# WHAT TO WORK ON
Work out how many lines of the data contain "private" and reply with that number alone.

# # # # #

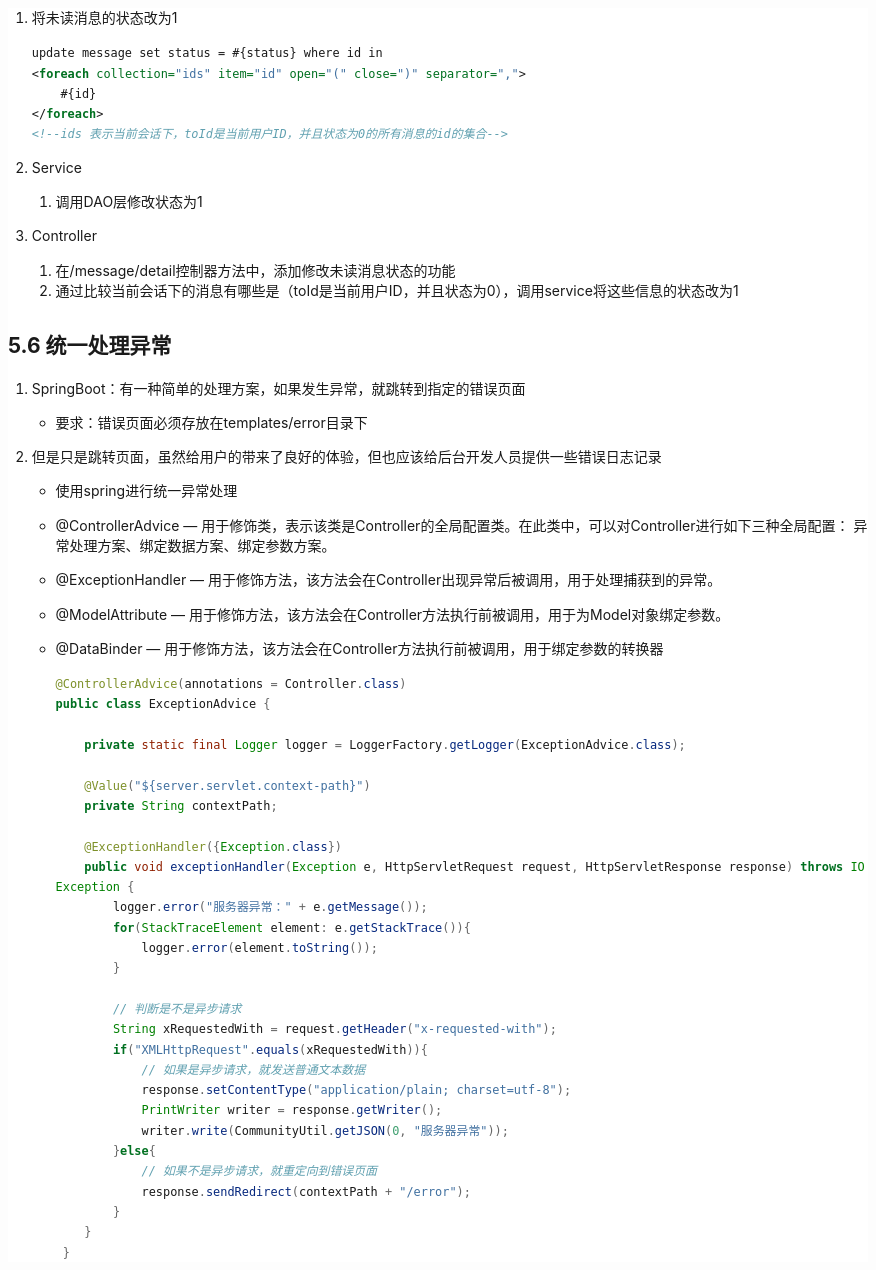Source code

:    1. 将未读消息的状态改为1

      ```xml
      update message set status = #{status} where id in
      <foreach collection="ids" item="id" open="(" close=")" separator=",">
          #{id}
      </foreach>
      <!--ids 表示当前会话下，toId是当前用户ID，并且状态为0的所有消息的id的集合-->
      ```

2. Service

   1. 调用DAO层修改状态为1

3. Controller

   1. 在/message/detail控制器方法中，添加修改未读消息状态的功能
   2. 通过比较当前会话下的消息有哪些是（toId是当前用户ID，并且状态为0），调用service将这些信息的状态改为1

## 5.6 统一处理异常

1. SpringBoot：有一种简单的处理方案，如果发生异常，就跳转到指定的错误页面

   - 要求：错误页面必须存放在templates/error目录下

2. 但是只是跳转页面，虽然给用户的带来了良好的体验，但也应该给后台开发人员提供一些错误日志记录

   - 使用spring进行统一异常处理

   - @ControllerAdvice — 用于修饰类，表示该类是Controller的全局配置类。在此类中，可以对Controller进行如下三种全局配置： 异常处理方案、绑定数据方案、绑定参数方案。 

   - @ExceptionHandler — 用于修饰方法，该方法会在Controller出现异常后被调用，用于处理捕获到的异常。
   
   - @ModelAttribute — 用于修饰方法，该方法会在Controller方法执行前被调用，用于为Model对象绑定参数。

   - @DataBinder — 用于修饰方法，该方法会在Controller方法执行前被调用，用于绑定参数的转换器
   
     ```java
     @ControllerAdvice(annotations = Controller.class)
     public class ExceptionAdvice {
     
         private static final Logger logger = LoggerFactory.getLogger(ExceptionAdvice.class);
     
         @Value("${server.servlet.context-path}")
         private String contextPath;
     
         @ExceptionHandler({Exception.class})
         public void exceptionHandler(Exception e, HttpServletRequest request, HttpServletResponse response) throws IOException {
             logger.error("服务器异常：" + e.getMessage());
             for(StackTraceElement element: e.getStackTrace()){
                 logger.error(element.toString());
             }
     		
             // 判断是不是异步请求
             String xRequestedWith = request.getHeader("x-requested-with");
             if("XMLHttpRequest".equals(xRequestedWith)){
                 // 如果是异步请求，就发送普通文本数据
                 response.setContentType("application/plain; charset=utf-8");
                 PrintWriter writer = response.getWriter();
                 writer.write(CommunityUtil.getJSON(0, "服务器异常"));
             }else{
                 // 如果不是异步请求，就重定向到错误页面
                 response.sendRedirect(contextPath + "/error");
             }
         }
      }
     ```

# # # # #

# SOLVED EXERCISE
2